Hey, operator, we'll take one more question, please.
Your last question will be from Ygal Arounian of Wedbush Securities. Please go ahead. Your line is open.
Hey, guys. Thanks for taking the question. So, in the press release, you noted that you launched new pages that transformed from unstructured listings to structured, and product listing pages. So, I wanted to hear maybe there was more color around that. Is that different than the ongoing strategy you guys have had to roll out more pages on to product listings. And then, just one quick follow-up on the existing buyer churn. I know, you said it was modest, but was there anything specific driving that, was it the lower marketing spend or was it something else? Thanks.
On the first part, I think we continue to evolve our catalog and structured data approach, and it's really both top down and bottom up and I'm very excited about the bottom up.
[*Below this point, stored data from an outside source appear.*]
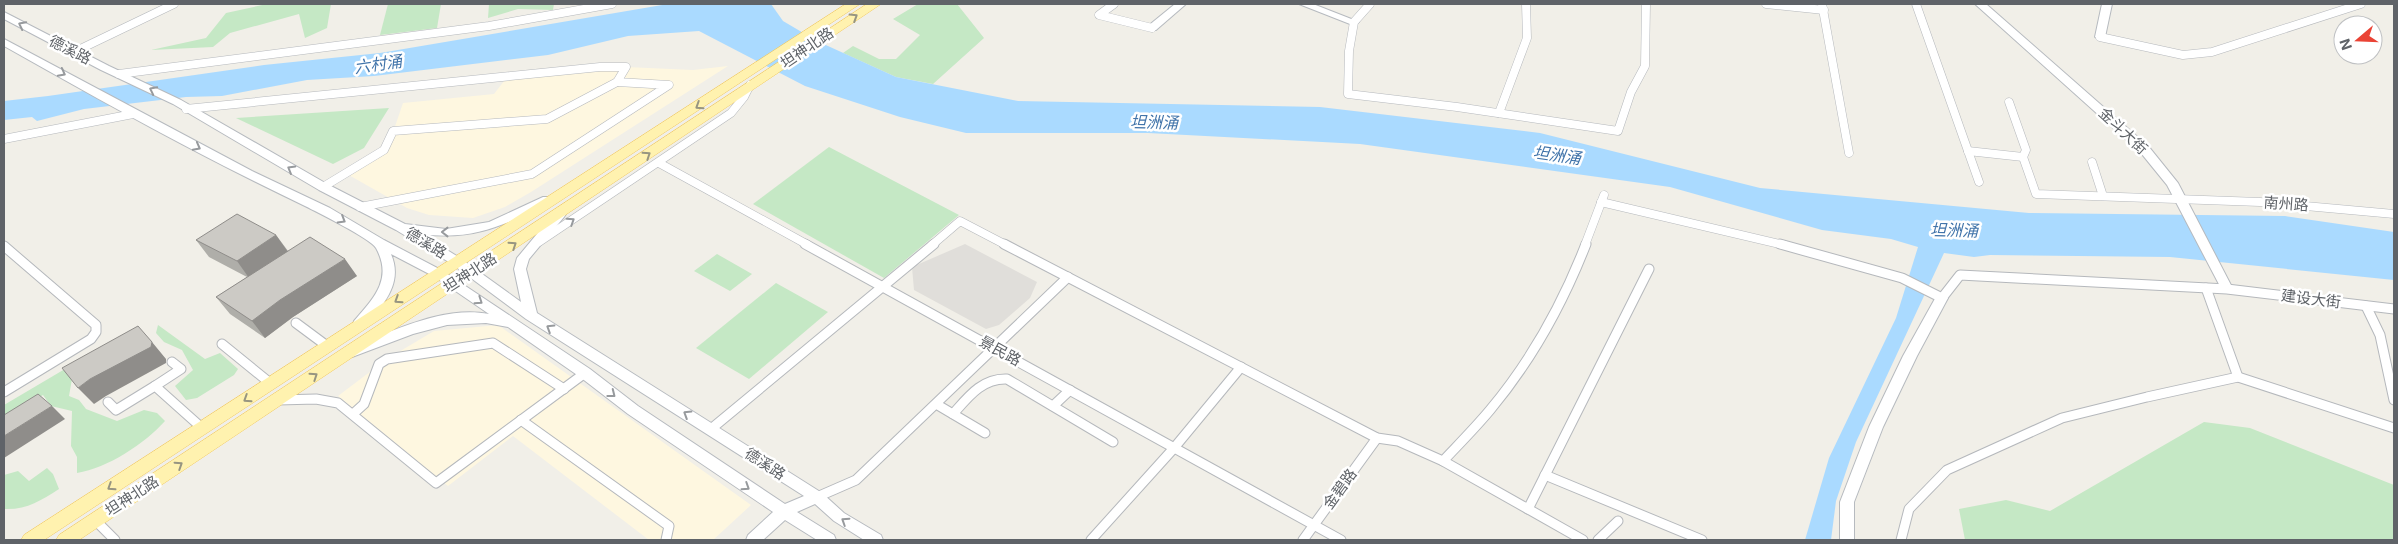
<svg xmlns="http://www.w3.org/2000/svg" width="2398" height="544" viewBox="0 0 2398 544" font-family="Inter,'Noto Sans SC',sans-serif">
<style>
.commercial{fill:#fef7e0}
.industrial{fill:#e0deda}
.green{fill:#c5e8c5}
.water{fill:#aadaff}
.lines{fill:none;stroke-linecap:round;stroke-linejoin:round}
.street-far1-casing{stroke:#b5b8bc;stroke-width:9}
.street-casing{stroke:#b5b8bc;stroke-width:11}
.secondary-casing{stroke:#b6babf;stroke-width:2}
.primary-casing{stroke:#f2c960;stroke-width:1}
.street-far1{stroke:#fff;stroke-width:8}
.street{stroke:#fff;stroke-width:9}
.secondary{fill:#fff;fill-rule:evenodd}
.primary{fill:#fff2af;fill-rule:evenodd}
.wall{fill:#afaea9}
.shaded-wall{fill:#8f8d8a}
.building{fill:#cccac5;stroke:#8f8d8a}
.oneway{stroke:#979581}
.oneway2{stroke:#979a9d}
.labels{text-anchor:middle;stroke-width:5;stroke-linejoin:round;paint-order:stroke}
.street-label{font-size:15px;fill:#5f6368;stroke:#fff}
.water-label{font-size:16px;font-style:italic;fill:#4174aa;stroke:#fff}
</style>
<rect width="100%" height="100%" fill="#f1efe8"/>
<!-- commercial -->
<g class="commercial">
<path d="M728,66L531,192L505,207L473,218L429,215L407,208L347,174L388,147L403,103L494,94L508,76L626,67L693,70Z"/>
<path d="M498,325L751,505L713,540H649L513,436L448,486L338,396L387,359L434,331Z"/>
</g>
<!-- industrial -->
<path class="industrial" d="M965,244L1037,282L1030,298L999,325L986,329L914,290L912,267Z"/>
<!-- green -->
<g class="green">
<path d="M267,4H331L327,28L305,38L299,14L230,33L213,47L151,50L206,38L226,13Z"/>
<path d="M388,4H441L437,28L380,35Z"/>
<path d="M489,4H554L553,10L518,9L488,18Z"/>
<path d="M918,4H957L984,38L933,84L896,77L843,53L853,46L879,59H896L920,35L893,19Z"/>
<path d="M389,108L364,148L333,164L236,118Z"/>
<path d="M829,147L959,215L884,278L753,204Z"/>
<path d="M717,254L752,274L730,291L694,271Z"/>
<path d="M776,283L828,312L749,379L696,348Z"/>
<path d="M158,325L205,359L220,353L238,369L234,375L197,398L186,400L175,386L193,370L182,350L164,342L156,333Z"/>
<path d="M70,366L72,379L69,396L79,400L86,409L117,421L144,410L157,413L165,421C144,444 108,468 77,473V457L71,446L72,411L51,406L43,395L4,418V405Z"/>
<path d="M2204,422L2250,428L2394,485V540H1965L1959,509L2006,500L2050,511Z"/>
<path d="M47,468L53,474L59,489C40,501 27,510 4,509V475L18,471L29,481Z"/>
</g>
<!-- water -->
<path class="water" d="M668,4H771L783,21L817,41L896,77L1018,101L1320,107L1540,133L1760,188L2029,213L2285,216L2394,232V280L2170,257L1990,255L1974,257L1944,253L1856,442L1836,501L1831,540H1805L1829,458L1896,318L1918,247L1891,239L1822,230L1670,187L1360,144L1148,133H966L900,117L805,86L699,31L628,36L548,55L374,76L307,80L222,96L186,97L84,109L37,121L32,117L4,120V101L48,96L264,65L380,53Z"/>
<g class="lines">
<!-- street-far1 casing -->
<g class="street-far1-casing">
<g id="street-far1">
<path d="M1114,4L1099,15L1152,28"/>
<path d="M1370,4L1354,22L1349,51L1348,94L1457,107L1618,131L1631,92L1645,66L1646,4"/>
<path d="M1766,4L1824,10"/>
<path d="M1822,4L1849,153"/>
<path d="M1916,4L1979,182"/>
<path d="M2100,37L2183,55L2212,52L2361,4"/>
<path d="M74,52L174,4"/>
<path d="M119,74L489,26L612,4"/>
<path d="M186,109L600,67H626L617,82L669,85L532,174L360,207"/>
<path d="M1499,113L1527,38L1526,4"/>
<path d="M4,139L133,114"/>
<path d="M1968,151L2023,157L2026,150L2009,102"/>
<path d="M2023,157L2036,194L2260,202L2394,214"/>
<path d="M2092,162L2103,196"/>
<path d="M659,163L808,245"/>
<path d="M323,187L384,150L393,131L547,119L617,82"/>
<path d="M1601,202L1784,245"/>
<path d="M539,242L731,113L744,97L750,85"/>
<path d="M932,245L960,221L1006,245"/>
<path d="M1585,245L1604,195"/>
</g>
</g>
<!-- street casing -->
<g class="street-casing">
<g id="street">
<path d="M805,244L1341,540"/>
<path d="M1004,244L1377,438L1398,441L1443,461C1459,444 1475,428 1490,410C1531,361 1563,303 1586,244"/>
<path d="M1780,244L1902,278L1942,298L1960,275L2227,289L2394,309"/>
<path d="M4,246L96,325V332L91,339L4,392"/>
<path d="M2206,288L2238,377"/>
<path d="M2366,306L2380,335L2394,400"/>
<path d="M296,323L327,346"/>
<path d="M222,344L270,383"/>
<path d="M155,386L181,369L172,362"/>
<path d="M278,400L316,399L338,403L436,483L585,373"/>
<path d="M108,402L116,410L155,386L202,428"/>
<path d="M936,404L985,433"/>
<path d="M1053,406L1070,390"/>
<path d="M353,414L364,404L379,364L387,359L493,343L564,389"/>
<path d="M953,414C968,397 982,378 1007,379L1113,442"/>
<path d="M521,420L669,526L666,540"/>
<path d="M711,429L934,244"/>
<path d="M1443,461L1583,540"/>
<path d="M1545,475L1702,540"/>
<path d="M817,497L856,480L1068,277"/>
<path d="M1528,509L1649,269"/>
<path d="M95,520L115,540"/>
<path d="M1091,540L1174,448L1241,367"/>
<path d="M1303,540L1377,438"/>
<path d="M1598,540L1618,521"/>
<path d="M1901,540L1909,509L1947,470L2062,418L2147,397L2238,377L2394,428"/>
</g>
</g>
<!-- secondary casing -->
<g class="secondary-casing">
<g id="secondary">
<path d="M1175,4H1186L1156,30H1148V26Z"/>
<path d="M1299,4H1313L1359,22L1354,25L1350,24Z"/>
<path d="M1975,4H1986L2149,147L2178,183L2233,289L2231,292H2223L2167,185L2141,153Z"/>
<path d="M2102,4H2112L2105,37L2100,40L2095,37Z"/>
<path d="M4,12L109,66L181,100L327,184L405,224L446,229L489,222L543,197H551L553,200L551,203C503,225 475,241 421,234L460,258L521,302L514,269L517,258L556,211H564L566,214L564,217L529,259L526,269L537,313L822,493L844,513L881,535L883,540H864L834,521L815,504L797,512L834,535L836,540H817L785,520L763,540H746L748,535L773,512L628,414L580,377L508,327L486,323L447,325L413,334L352,357L347,356L345,352L347,348C391,333 441,305 489,314L435,277L391,254C404,284 382,306 364,327H354L353,324L354,321C374,298 393,279 376,248C371,239 317,212 305,206C202,157 103,102 4,46V39L252,171L330,208L384,240L443,271L590,369L638,406L785,504L804,496L526,319L452,264L396,230L319,190L173,104L101,70L4,19Z"/>
<path d="M1942,293L1948,298L1917,356L1883,427L1854,502V540H1840V502L1869,427L1903,356L1937,295Z"/>
</g>
</g>
<!-- primary casing -->
<g class="primary-casing">
<g id="primary">
<path d="M846,4H860L44,540H21L24,535Z"/>
<path d="M867,4H881L79,540H56L59,535Z"/>
</g>
</g>
<!-- street-far1 -->
<use href="#street-far1" class="street-far1"/>
<!-- street -->
<use href="#street" class="street"/>
<!-- secondary -->
<use href="#secondary" class="secondary"/>
<!-- primary -->
<use href="#primary" class="primary"/>
</g>
<!-- wall -->
<path class="wall" d="M276,235L288,251L357,276L293,317L265,338L230,314L216,297L247,277L209,257L196,240Z"/>
<!-- shaded-wall -->
<g class="shaded-wall">
<path d="M276,235L288,252L249,278L237,261Z"/>
<path d="M345,259L357,276L293,317L265,338L252,321L280,300Z"/>
<path d="M152,342L166,359V363L106,396L94,404L78,388L90,379Z"/>
<path d="M52,406L65,419L4,458V436Z"/>
</g>
<!-- building -->
<g class="building">
<path d="M237,214L276,235L237,261L196,240Z"/>
<path d="M310,237L345,259L280,300L252,321L216,297Z"/>
<path d="M138,326L152,342L151,347L90,379L78,388L62,368Z"/>
<path d="M38,394L52,406L4,436V415Z"/>
</g>
<!-- one-way arrows -->
<defs><path id="oneway-chevron" d="M-2-3.5L2.5 0L-2 3.5" fill="none" stroke-width="1.6" stroke-linecap="round" stroke-linejoin="round" transform="scale(1.25)"/></defs>
<g class="oneway">
<use href="#oneway-chevron" transform="translate(854 17) rotate(-32)"/>
<use href="#oneway-chevron" transform="translate(699 106) rotate(147)"/>
<use href="#oneway-chevron" transform="translate(647 155) rotate(-34)"/>
<use href="#oneway-chevron" transform="translate(513 245) rotate(-34)"/>
<use href="#oneway-chevron" transform="translate(398 300) rotate(147)"/>
<use href="#oneway-chevron" transform="translate(314 376) rotate(-34)"/>
<use href="#oneway-chevron" transform="translate(247 399) rotate(147)"/>
<use href="#oneway-chevron" transform="translate(179 465) rotate(-33)"/>
<use href="#oneway-chevron" transform="translate(111 487) rotate(147)"/>
</g>
<g class="oneway2">
<use href="#oneway-chevron" transform="translate(22 25) rotate(-153)"/>
<use href="#oneway-chevron" transform="translate(62 73) rotate(28)"/>
<use href="#oneway-chevron" transform="translate(153 90) rotate(-153)"/>
<use href="#oneway-chevron" transform="translate(197 147) rotate(28)"/>
<use href="#oneway-chevron" transform="translate(291 169) rotate(-150)"/>
<use href="#oneway-chevron" transform="translate(342 220) rotate(31)"/>
<use href="#oneway-chevron" transform="translate(571 221) rotate(-33)"/>
<use href="#oneway-chevron" transform="translate(445 232) rotate(180)"/>
<use href="#oneway-chevron" transform="translate(479 301) rotate(34)"/>
<use href="#oneway-chevron" transform="translate(550 328) rotate(-148)"/>
<use href="#oneway-chevron" transform="translate(612 394) rotate(38)"/>
<use href="#oneway-chevron" transform="translate(687 414) rotate(-148)"/>
<use href="#oneway-chevron" transform="translate(746 487) rotate(33)"/>
<use href="#oneway-chevron" transform="translate(845 521) rotate(-147)"/>
</g>
<g class="labels">
<!-- street labels -->
<g class="street-label">
<text transform="translate(807 48) rotate(-34)" y="5">坦神北路</text>
<text transform="translate(70 50) rotate(27)" y="5">德溪路</text>
<text transform="translate(2123 131) rotate(43)" y="5">金斗大街</text>
<text transform="translate(2286 204) rotate(4)" y="5">南州路</text>
<text transform="translate(426 243) rotate(31)" y="5">德溪路</text>
<text transform="translate(470 273) rotate(-33)" y="5">坦神北路</text>
<text transform="translate(2311 299) rotate(7)" y="5">建设大街</text>
<text transform="translate(1000 351) rotate(29)" y="5">景民路</text>
<text transform="translate(765 464) rotate(33)" y="5">德溪路</text>
<text transform="translate(1340 489) rotate(-54)" y="5">金碧路</text>
<text transform="translate(132 496) rotate(-33)" y="5">坦神北路</text>
</g>
<!-- water labels -->
<g class="water-label">
<text transform="translate(378 64) rotate(-8)" y="6">六村涌</text>
<text transform="translate(1154 122) rotate(1)" y="6">坦洲涌</text>
<text transform="translate(1557 155) rotate(8)" y="6">坦洲涌</text>
<text transform="translate(1954 230) rotate(1)" y="6">坦洲涌</text>
</g>
</g>
<!-- border -->
<rect width="2398" height="544" fill="none" stroke="#5f6368" stroke-width="10"/>
<!-- north arrow -->
<g transform="translate(2358 40) rotate(251)"><circle r="24" fill="#ffffff" stroke="#bfc1c3"/>
<path d="M0-4L9 19L0 12L-9 19Z" fill="#ea4335"/>
<text y="-8" font-size="14" font-weight="bold" text-anchor="middle" fill="#5f6368">N</text>
</g>
</svg>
The top down has been what we've been progressing and still are, it's really about attachment to products, and that's really important. What's also important are the attributes of those products. The aspects, the bottom up, like the characteristics of a phone, here is the memory, here is the color. And what we see is that as our product listings have more richness in those descriptions and in those attributes, they convert better, in part that's because they attach to buyer searches better. So, we are encouraging and in some cases mandating, sellers add more to those products listings. And then, we are incorporating that in the search and that's driving better conversion. And you'll see us continue to make it easier for sellers to contribute. And having our search engine on the buyer side, pick up those attributes more and more aggressively over time. And again, we will have more to say about that next week at our big seller event. But we're really pleased and excited about the way forward on our catalog and structured data. Oh, sorry. And on existing buyer churn, part of what that is reflecting is, a year ago we had some experiments in Mainland, China. We're lapping out of some of those buyers in Mainland, China. So, some of that increased churn reflects that. But it doesn't -- it's not a material difference in any of our core on platform markets.
I will now turn the call over to the presenters for closing remarks.
I think we're all set on our side. So, I think we can close the call. Thank you very much.
This concludes today's conference call. You may now disconnect.